The Ling Long Pagoda or Linglong Tower (Multifunctional Studio Tower) (玲珑塔) houses a part of the International Broadcast Center (IBC). It is located near the Olympic Cauldron, on the northwest side of Beijing National Stadium. "Ling Long" (玲珑) means delicate, and is referred to as the Delicate Tower in Chinese.

==Description==
The permanent structure is a three-sided tower. The tower contains 6 occupiable pods with open space in between. One of the pods displays the Olympic rings. It is 128m tall, with 7 occupiable floors, each an equilateral triangle. The floors are subdivided into two levels. The glass-walled pods are held up by three supporting ribs at the three corners.

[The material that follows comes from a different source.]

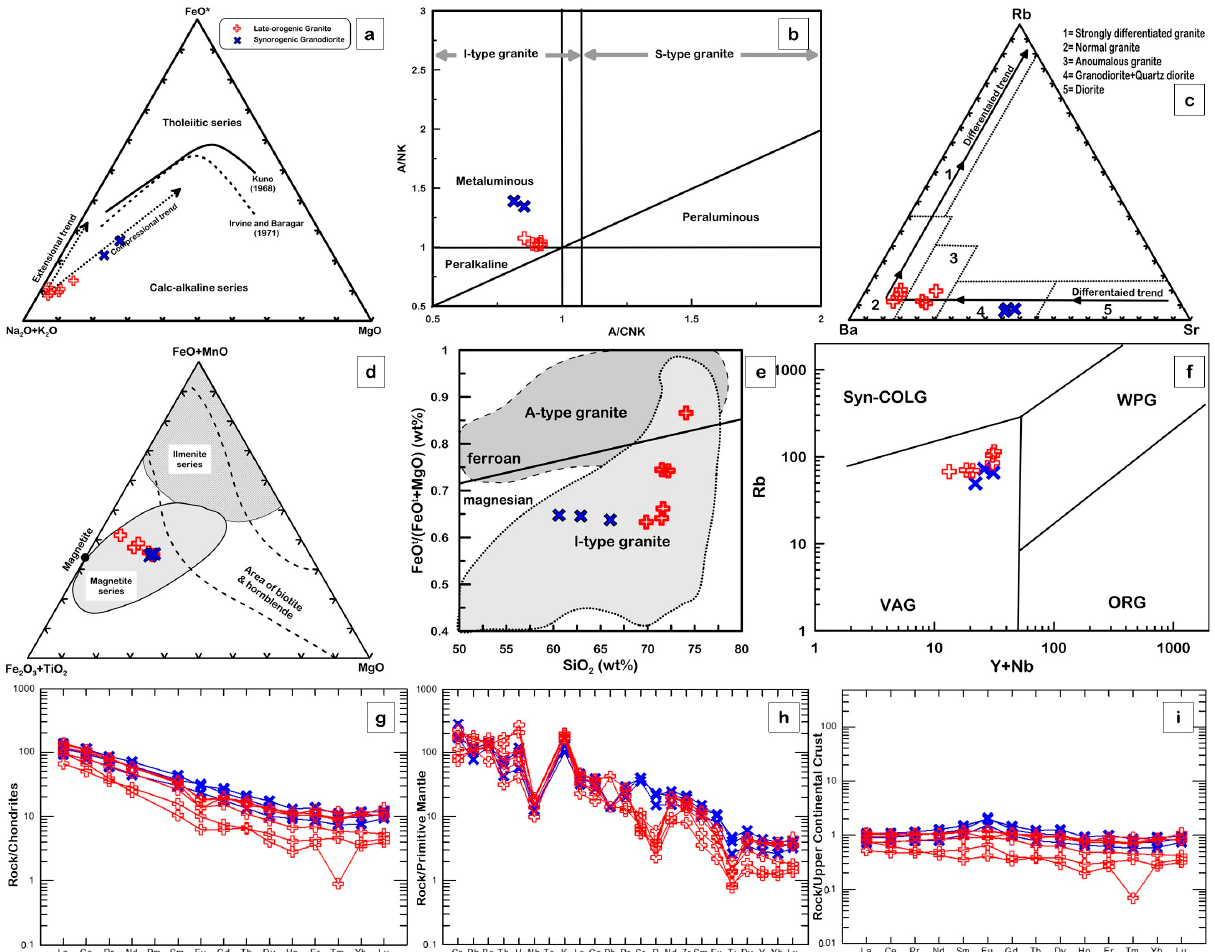
Figure 12. Geochemical diagrams of the synorogenic and late orogenic granitoid rocks: ( a ) AFM diagram [48,50], the trends of compressional and extensional environments after Petro et al. [51]. ( b ) Alumina saturation index (ASI) in the studied granitoid rocks. ASI = 1 from Shand [52], ASI = 1.1 from Chappell and White [53]. ( c ) Ba-Rb-Sr ternary diagram after El Bouseily and El Sokkary [54]. ( d ) Fe 2 O 3 + TiO 2 -FeO + MnO-MgO diagram after Ishihara [55]. ( e ) SiO 2 vs. FeO t /(FeO t + MgO) dia- gram after Frost et al. [58]. ( f ) Rb vs. (Y + Nb) tectonic discrimination diagram, after Pearce et al. [56]. ( g ) Chondrite-normalized REE patterns [46]. ( h ) Primitive mantle-normalized trace element patterns [46]. ( i ) Upper continental crust (UCC)–normalized REEs [57].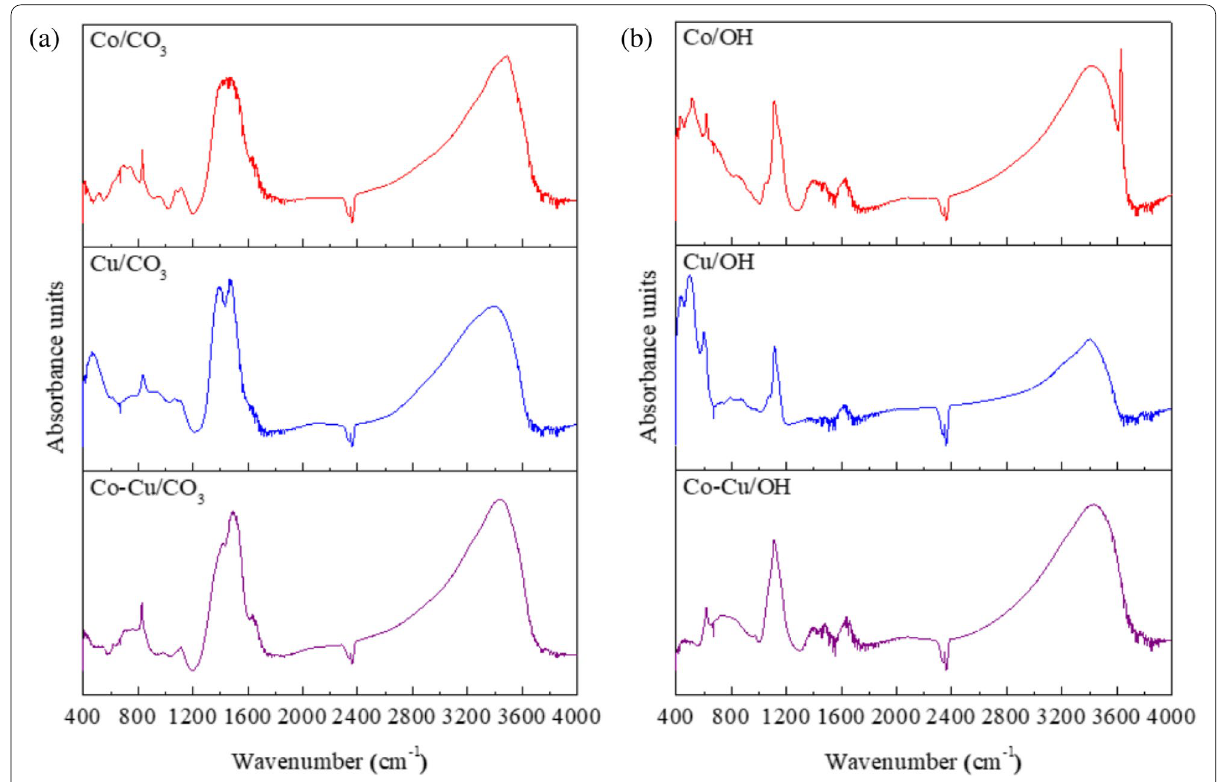
Fig. 15 FTIR spectra of carbonate and hydroxide precipitates at pH 10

During the 2008 Summer Olympics, the building was operated by Beijing Olympic Broadcasting. Some international broadcast studios were located in the pods of the tower, offering skyline views as backdrops of Olympic broadcasts. Each floor was occupied by a television network. CCTV, BBC, CBC Television for both French and English networks, France Télévisions - France 2 & France 3, and Mexican Olympic consortium, composed by Televisa and TV Azteca, shared use of the tower's studio facilities. CBC occupied the fourth pod from the bottom. BBC occupied the second pod from the bottom. France Television was on the third floor. NBC's Today Show tapes were made from the ground floor.